When remixing this classic, Amy says she decided to embrace the qualities of American tzimmes rather than fight them, and turn the stew into a cake. The carrots and sweet potatoes add incredible moisture, chunks of booze-soaked raisins and walnuts add texture, and lots of cinnamon and a hint of ginger add flavour.

For the cake:
Butter or oil to grease the pan
½ cup raisins
½ cup Amaretto or your favorite liquor
1 ½ cups all-purpose flour
1 tsp. baking powder
½ tsp. baking soda
4 tsp. ground cinnamon
1 tsp. ground ginger
½ tsp. salt
½ cup packed light brown sugar
½ cup granulated sugar
½ cup sour cream (can use dairy free)
¼ cup vegetable oil
½ cup orange juice
1 tsp. vanilla extract
½ cup cooked sweet potato (from one small sweet potato)
2 eggs, room temperature, whisked
1 cup shredded carrots (about 2 carrots)
½ cup walnuts or pecans, chopped, plus more for garnish
For the glaze:
½ block (115 g / 4 ounces) cream cheese, at room temperature (can use dairy free)
1 cup powdered sugar
1 tsp. vanilla extract
1 tsp. cinnamon
2-3 tbs. milk (can use dairy free)


  1. Preheat oven to 175 c / 350 F. Lightly grease a 10 or 12-cup Bundt pan with butter or oil and set aside.
  2. Combine raisins with Amaretto. Let marinate for 30 minutes, then drain and set aside.
  3. In a medium bowl, whisk together flour, baking powder, baking soda, cinnamon, ginger and salt.
  4. In a large bowl, whisk together brown sugar, granulated sugar, sour cream, oil, orange juice, and vanilla. Then mix in sweet potato. Then add in eggs one at a time. Mix until uniform and most of the lumps are out. Then stir in carrots, nuts and the amaretto-soaked raisins. Gradually add in flour mixture, stirring until just combined.
  5. Pour batter into the Bundt pan and bake for about 60 minutes or until golden brown and a toothpick inserted in the center of the cake comes out clean. Let cool 10 minutes in the pan, and then transfer to a cooling rack to finish cooling.
  6. To make glaze, mix together cream cheese, powdered sugar, vanilla and cinnamon using a wooden spoon or electric mixer. Add in milk until you get a runny but thick glaze. Drizzle all over cooled cake and garnish with more nuts.
Amy’s debut cookbook Sweet Noshings is available online here

Tori Avey’s Stove Top Tzimmes



700g of butternut squash, peeled and cut into 1-2 inch pieces
700g of sweet potatoes, peeled and cut into 1-2 inch pieces
8 carrots (450g) peeled and cut into 1-inch rounds
175g dried apples
175g dried cranberries
2 cups orange juice
1/2 cup honey
1/2 cup brown sugar
2 tsp cinnamon
1 tsp salt
1/2 tsp black pepper
1 1/2 cups chicken stock or salted water
350 g pitted prunes
Total Cooking Time: 1 Hour
Servings: 8-10 side portions
Meat or Parev (use salted water instead of stock to make parev)

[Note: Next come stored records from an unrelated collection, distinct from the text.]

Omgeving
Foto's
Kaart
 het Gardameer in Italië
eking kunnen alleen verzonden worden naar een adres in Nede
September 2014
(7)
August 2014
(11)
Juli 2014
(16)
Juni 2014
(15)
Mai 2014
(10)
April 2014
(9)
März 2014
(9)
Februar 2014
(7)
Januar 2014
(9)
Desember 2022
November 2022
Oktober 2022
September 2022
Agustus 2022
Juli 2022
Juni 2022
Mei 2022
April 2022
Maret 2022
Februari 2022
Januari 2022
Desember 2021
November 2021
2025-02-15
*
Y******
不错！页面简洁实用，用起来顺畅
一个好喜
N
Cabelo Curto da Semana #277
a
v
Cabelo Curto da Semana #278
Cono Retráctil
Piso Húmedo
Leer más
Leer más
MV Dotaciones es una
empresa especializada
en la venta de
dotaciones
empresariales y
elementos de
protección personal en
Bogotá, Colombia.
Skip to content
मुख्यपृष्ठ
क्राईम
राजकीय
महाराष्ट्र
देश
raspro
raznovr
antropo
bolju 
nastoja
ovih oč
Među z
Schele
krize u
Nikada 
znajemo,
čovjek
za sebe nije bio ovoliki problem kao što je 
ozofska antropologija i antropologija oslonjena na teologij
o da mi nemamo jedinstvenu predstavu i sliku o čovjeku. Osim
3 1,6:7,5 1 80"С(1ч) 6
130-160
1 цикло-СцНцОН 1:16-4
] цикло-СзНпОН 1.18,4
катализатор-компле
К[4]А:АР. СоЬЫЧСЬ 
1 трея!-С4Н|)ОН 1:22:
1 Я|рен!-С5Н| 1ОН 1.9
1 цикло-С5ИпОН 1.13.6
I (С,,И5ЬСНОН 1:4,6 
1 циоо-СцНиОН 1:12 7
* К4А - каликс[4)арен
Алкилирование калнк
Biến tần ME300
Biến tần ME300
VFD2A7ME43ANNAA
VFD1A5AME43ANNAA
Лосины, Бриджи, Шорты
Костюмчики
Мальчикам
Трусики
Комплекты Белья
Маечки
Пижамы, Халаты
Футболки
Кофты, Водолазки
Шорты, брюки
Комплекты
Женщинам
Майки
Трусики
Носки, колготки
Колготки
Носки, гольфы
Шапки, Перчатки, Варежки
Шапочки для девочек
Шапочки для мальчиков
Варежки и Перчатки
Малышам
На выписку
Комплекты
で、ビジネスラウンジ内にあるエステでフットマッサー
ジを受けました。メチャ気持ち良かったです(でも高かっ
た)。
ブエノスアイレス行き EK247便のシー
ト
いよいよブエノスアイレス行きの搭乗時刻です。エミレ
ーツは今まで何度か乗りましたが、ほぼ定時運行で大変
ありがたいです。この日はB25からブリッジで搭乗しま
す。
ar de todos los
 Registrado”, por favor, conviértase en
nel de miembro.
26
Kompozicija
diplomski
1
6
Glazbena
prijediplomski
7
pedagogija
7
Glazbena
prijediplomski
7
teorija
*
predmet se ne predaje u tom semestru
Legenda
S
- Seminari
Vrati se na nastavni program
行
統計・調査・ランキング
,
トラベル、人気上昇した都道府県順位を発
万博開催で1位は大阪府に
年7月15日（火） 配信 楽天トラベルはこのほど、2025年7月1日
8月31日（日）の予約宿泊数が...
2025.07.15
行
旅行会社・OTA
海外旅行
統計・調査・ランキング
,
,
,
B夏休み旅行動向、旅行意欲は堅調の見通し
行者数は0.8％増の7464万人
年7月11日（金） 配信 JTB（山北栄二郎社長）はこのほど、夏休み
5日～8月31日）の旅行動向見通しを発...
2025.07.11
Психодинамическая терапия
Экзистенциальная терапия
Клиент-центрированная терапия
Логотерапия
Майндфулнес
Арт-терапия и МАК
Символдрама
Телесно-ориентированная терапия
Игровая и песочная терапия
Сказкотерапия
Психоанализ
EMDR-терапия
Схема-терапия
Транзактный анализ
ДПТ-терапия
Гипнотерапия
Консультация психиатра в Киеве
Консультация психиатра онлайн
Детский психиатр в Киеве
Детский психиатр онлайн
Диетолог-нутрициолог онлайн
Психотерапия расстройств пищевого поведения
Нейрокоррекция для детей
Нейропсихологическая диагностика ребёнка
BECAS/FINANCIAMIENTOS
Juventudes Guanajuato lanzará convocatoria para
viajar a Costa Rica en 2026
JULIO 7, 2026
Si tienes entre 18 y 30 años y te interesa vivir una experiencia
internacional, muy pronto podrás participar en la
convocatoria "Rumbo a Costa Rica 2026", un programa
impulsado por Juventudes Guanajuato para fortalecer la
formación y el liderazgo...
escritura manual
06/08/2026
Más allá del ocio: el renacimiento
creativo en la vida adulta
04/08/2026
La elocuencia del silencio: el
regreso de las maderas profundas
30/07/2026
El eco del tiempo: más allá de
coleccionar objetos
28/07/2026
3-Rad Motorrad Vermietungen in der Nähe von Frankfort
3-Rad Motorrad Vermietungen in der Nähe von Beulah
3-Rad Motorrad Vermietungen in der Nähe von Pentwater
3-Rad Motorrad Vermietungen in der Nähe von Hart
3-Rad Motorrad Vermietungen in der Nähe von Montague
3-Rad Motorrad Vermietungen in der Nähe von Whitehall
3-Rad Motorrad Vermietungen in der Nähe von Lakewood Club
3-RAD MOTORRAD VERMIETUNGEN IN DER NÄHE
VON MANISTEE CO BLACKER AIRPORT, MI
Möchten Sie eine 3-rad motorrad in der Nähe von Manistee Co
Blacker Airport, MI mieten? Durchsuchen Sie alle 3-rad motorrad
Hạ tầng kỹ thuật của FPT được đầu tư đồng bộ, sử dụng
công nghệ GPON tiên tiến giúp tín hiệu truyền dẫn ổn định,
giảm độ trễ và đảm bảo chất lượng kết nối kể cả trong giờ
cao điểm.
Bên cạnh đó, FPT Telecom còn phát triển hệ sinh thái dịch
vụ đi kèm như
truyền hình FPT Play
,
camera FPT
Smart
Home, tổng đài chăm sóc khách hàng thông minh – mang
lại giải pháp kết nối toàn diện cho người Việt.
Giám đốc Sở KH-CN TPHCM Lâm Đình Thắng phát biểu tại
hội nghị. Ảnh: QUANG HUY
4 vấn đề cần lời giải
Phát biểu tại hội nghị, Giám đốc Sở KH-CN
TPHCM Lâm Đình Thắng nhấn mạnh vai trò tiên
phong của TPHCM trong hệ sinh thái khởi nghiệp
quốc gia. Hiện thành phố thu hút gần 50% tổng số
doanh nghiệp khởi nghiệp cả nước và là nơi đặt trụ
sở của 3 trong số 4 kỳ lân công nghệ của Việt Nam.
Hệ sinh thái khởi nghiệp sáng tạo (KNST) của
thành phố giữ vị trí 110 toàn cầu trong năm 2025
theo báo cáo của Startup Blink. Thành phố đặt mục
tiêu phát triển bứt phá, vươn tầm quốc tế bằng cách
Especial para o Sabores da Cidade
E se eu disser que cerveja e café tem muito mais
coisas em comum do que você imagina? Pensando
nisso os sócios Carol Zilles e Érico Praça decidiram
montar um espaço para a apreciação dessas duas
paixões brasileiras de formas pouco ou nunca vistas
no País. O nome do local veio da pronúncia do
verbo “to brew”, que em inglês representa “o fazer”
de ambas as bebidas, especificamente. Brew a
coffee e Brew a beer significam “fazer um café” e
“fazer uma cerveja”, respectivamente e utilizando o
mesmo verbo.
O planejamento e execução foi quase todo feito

  1. Place cut yams, sweet potatoes, and carrots on the bottom of a large heavy pot.
  2. Pour dried apples and cranberries on top
  3. In a medium bowl, whisk together orange juice, honey, brown sugar, cinnamon, salt, and black pepper. Pour mixture over the fruits and vegetables in the pot.
  4. Add chicken broth or salted water to the pot, covering the vegetables halfway. Heat pot over medium high till it begins to simmer. Stir the ingredients once gently.
  5. Reduce heat to a gentle but constant simmer. Cover the pot.
  6. After 45 minutes, open the pot and gently stir again. Place pitted prunes on top of the simmering ingredients.
  7. Cover pot and continue to cook on lowest heat for another 15 minutes, until potato pieces are tender and prunes have warmed and softened. Don’t cook too long, or the prunes will dissolve– it will make a nice sauce for the tzimmes, but it won’t look so pretty on the table.

Serve warm as a side dish to a festive Yom Tov meal.